SUPPLIED DATA:
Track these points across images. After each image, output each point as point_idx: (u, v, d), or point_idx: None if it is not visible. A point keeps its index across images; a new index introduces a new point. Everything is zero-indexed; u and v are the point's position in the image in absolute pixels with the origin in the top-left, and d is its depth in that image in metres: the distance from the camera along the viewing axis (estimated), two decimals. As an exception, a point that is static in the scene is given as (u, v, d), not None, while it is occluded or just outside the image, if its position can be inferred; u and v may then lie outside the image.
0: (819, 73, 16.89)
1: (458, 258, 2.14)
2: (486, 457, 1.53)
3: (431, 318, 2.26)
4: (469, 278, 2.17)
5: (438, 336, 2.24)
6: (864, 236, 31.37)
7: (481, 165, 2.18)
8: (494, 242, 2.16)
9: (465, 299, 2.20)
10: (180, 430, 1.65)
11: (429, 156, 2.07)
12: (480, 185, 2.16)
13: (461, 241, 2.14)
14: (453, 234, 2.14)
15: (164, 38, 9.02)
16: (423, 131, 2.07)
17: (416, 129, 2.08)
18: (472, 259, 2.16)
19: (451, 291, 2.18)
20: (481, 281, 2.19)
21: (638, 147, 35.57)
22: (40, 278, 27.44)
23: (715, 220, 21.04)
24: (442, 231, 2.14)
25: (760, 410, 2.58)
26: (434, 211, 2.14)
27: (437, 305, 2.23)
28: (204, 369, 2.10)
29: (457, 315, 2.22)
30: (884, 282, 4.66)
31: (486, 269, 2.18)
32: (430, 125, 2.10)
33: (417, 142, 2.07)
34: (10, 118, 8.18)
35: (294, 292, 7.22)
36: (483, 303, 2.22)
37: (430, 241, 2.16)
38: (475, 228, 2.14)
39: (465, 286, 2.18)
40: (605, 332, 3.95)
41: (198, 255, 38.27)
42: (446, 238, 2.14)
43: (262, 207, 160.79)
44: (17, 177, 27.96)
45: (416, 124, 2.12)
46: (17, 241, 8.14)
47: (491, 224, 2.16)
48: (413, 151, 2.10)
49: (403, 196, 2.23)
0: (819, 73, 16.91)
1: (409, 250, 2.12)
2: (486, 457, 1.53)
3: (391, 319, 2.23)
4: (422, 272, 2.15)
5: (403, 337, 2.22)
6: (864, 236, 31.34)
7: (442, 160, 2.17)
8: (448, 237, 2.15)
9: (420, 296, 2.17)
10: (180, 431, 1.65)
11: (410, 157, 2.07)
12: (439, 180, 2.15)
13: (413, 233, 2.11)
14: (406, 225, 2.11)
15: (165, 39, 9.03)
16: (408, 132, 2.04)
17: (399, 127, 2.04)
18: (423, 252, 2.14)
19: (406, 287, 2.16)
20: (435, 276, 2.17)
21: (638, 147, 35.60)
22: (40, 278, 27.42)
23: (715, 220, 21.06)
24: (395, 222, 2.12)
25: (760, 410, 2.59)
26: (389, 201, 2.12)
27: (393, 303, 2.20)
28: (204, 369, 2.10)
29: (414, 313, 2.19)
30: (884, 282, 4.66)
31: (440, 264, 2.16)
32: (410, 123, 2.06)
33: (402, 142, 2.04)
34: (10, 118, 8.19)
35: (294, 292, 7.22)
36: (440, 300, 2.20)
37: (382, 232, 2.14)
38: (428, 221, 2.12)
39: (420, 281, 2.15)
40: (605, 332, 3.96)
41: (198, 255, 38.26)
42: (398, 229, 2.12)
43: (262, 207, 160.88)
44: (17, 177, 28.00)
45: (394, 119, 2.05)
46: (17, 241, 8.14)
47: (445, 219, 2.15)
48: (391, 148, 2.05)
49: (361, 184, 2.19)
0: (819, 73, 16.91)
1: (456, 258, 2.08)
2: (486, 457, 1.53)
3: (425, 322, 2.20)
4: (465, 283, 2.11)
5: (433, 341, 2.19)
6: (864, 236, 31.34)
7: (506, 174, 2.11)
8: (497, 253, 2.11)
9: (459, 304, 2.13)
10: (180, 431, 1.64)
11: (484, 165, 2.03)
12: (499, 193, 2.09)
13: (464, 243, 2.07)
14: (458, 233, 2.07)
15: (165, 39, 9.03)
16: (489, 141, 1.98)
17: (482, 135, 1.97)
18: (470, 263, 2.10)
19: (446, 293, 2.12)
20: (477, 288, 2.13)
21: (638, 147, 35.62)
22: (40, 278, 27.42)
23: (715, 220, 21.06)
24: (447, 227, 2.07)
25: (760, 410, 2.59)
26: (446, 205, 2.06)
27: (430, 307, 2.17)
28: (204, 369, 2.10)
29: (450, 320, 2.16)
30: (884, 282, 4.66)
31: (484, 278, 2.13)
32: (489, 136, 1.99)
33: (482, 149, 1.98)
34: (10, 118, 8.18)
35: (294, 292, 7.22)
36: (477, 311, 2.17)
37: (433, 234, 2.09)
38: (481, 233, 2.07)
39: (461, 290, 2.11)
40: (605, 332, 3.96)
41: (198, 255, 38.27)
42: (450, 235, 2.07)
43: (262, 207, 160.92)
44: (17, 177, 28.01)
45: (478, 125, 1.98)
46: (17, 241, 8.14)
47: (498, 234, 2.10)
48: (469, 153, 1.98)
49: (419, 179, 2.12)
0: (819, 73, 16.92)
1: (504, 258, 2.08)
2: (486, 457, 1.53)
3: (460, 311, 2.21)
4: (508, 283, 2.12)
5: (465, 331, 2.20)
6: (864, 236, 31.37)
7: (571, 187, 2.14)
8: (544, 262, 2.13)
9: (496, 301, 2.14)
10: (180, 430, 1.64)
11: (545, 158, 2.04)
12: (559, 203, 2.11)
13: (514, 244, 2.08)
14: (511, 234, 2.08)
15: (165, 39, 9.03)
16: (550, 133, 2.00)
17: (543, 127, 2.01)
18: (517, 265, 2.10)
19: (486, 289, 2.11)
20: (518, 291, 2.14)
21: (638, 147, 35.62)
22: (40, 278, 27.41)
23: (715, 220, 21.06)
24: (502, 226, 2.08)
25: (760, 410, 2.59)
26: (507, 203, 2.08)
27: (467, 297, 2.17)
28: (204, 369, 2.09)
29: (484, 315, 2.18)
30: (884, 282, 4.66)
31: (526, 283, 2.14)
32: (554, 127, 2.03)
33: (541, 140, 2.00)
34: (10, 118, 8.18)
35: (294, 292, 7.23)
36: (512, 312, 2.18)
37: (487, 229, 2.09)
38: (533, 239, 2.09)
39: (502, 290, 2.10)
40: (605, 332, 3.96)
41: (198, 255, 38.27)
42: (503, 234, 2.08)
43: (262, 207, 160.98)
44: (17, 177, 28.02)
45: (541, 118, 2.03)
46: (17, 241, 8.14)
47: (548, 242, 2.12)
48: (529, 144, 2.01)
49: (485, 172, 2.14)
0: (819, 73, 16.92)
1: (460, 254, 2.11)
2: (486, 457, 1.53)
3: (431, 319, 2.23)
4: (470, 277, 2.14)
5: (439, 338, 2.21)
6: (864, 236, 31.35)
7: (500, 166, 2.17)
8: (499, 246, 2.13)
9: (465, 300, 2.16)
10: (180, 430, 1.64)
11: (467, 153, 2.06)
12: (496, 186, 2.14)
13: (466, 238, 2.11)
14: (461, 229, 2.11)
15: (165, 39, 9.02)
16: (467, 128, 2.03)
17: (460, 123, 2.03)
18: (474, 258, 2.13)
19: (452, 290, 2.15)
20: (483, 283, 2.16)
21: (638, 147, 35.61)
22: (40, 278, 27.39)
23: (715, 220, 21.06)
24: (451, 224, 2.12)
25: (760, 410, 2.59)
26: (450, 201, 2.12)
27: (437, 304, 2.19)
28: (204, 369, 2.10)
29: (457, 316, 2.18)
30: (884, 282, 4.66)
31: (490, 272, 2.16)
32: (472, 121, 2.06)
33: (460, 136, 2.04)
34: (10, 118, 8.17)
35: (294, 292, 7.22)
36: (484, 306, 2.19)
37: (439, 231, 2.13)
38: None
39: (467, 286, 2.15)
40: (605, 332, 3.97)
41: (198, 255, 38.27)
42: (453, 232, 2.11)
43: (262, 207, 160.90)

EXERCISE DIRECTIONS: From the records above, copy only the lines starting with the line that holds "15: (164, 38, 9.02)" and going on through the line that holds "48: (413, 151, 2.10)", exactly as written.

EXPECTED ANSWER:
15: (164, 38, 9.02)
16: (423, 131, 2.07)
17: (416, 129, 2.08)
18: (472, 259, 2.16)
19: (451, 291, 2.18)
20: (481, 281, 2.19)
21: (638, 147, 35.57)
22: (40, 278, 27.44)
23: (715, 220, 21.04)
24: (442, 231, 2.14)
25: (760, 410, 2.58)
26: (434, 211, 2.14)
27: (437, 305, 2.23)
28: (204, 369, 2.10)
29: (457, 315, 2.22)
30: (884, 282, 4.66)
31: (486, 269, 2.18)
32: (430, 125, 2.10)
33: (417, 142, 2.07)
34: (10, 118, 8.18)
35: (294, 292, 7.22)
36: (483, 303, 2.22)
37: (430, 241, 2.16)
38: (475, 228, 2.14)
39: (465, 286, 2.18)
40: (605, 332, 3.95)
41: (198, 255, 38.27)
42: (446, 238, 2.14)
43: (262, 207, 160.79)
44: (17, 177, 27.96)
45: (416, 124, 2.12)
46: (17, 241, 8.14)
47: (491, 224, 2.16)
48: (413, 151, 2.10)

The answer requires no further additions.